Task details
Please report every line in the entries that contains the string "kultuře".
##### Task input #####
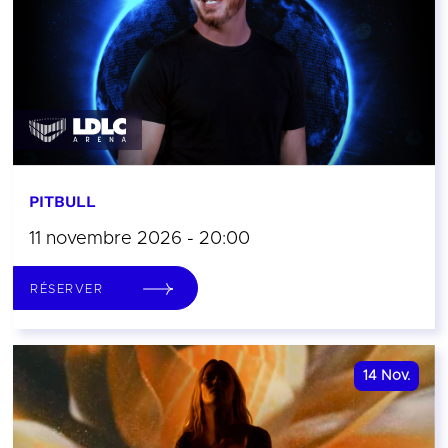
PITBULL
11 novembre 2026 - 20:00
RÉSERVER
14
Nov.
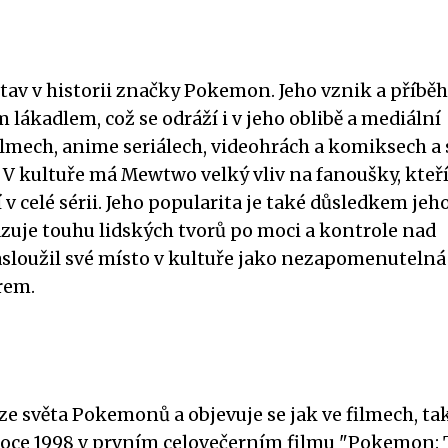
v v historii značky Pokemon. Jeho vznik a příběh
lákadlem, což se odráží i v jeho oblibě a mediální
lmech, anime seriálech, videohrách a komiksech a 
kultuře má Mewtwo velký vliv na fanoušky, kteří
v celé sérii. Jeho popularita je také důsledkem jeh
uje touhu lidských tvorů po moci a kontrole nad
zasloužil své místo v kultuře jako nezapomenutelná
rem.
e světa Pokemonů a objevuje se jak ve filmech, tak
v roce 1998 v prvním celovečerním filmu "Pokemon:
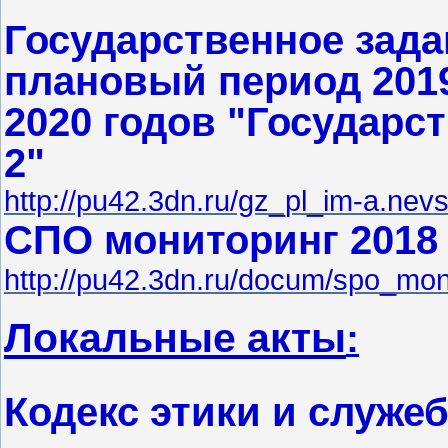
Государственное задан
плановый период 201
2020 годов
"Государст
2"
http://pu42.3dn.ru/gz_pl_im-a.nev
СПО мониторинг 2018 
http://pu42.3dn.ru/docum/spo_mon
Локальные акты
:
Кодекс этики и служе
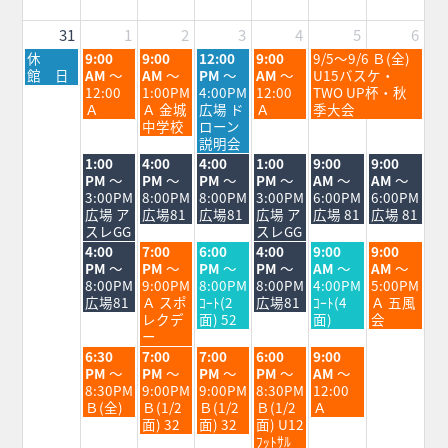
26th
28th
2026
2026
31
1
2
3
4
5
6
月
火
水
木
金
土
休
9:00
9:00
12:00
9:00
9/5～9/6 Ｂ(全)
曜
曜
曜
曜
曜
曜
館 日
AM
～
AM
～
PM
～
AM
～
U15バスケ・
日,
日,
日,
日,
日,
日,
12:00
1:00PM
4:00PM
12:00
TWO UP杯・秋
8
9
9
9
9
9
Ａ
Ａ 金城
広場 ド
Ａ
季大会
月
月
月
月
月
月
中学校
ローン
31st
1st
2nd
3rd
4th
5th
説明会
2026
2026
2026
2026
2026
2026
火
水
木
金
土
日
1:00
4:00
4:00
1:00
9:00
9:00
曜
曜
曜
曜
曜
曜
PM
～
PM
～
PM
～
PM
～
AM
～
AM
～
日,
日,
日,
日,
日,
日,
3:00PM
8:00PM
8:00PM
3:00PM
6:00PM
6:00PM
9
9
9
9
9
9
広場 ア
広場81
広場81
広場 ア
広場 81
広場 81
月
月
月
月
月
月
スレGG
スレGG
1st
2nd
3rd
4th
5th
6th
火
水
木
金
土
日
4:00
7:00
6:00
4:00
9:00
9:00
2026
2026
2026
2026
2026
2026
曜
曜
曜
曜
曜
曜
PM
～
PM
～
PM
～
PM
～
AM
～
AM
～
日,
日,
日,
日,
日,
日,
8:00PM
9:00PM
8:00PM
8:00PM
4:00PM
5:00PM
9
9
9
9
9
9
広場81
Ａ スポ
ｺｰﾄ(2
広場81
ｺｰﾄ(4
Ａ 五風
月
月
月
月
月
月
レクデ
面) 52
面)
会
1st
2nd
3rd
4th
5th
6th
ー
2026
2026
2026
2026
2026
2026
火
水
木
金
土
6:30
7:00
7:00
6:00
9:00
曜
曜
曜
曜
曜
PM
～
PM
～
PM
～
PM
～
AM
～
日,
日,
日,
日,
日,
8:30PM
9:00PM
9:00PM
8:30PM
12:00
9
9
9
9
9
Ｂ(全)
Ｂ(1/2
Ｂ(1/2
Ｂ(1/2
Ａ
月
月
月
月
月
面) 32
面) 32
面) U12
1st
2nd
3rd
4th
5th
ﾌｯﾄｻﾙ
#####
Reply to the task
kultuře má Mewtwo velký vliv na fanoušky, kteří
zasloužil své místo v kultuře jako nezapomenutelná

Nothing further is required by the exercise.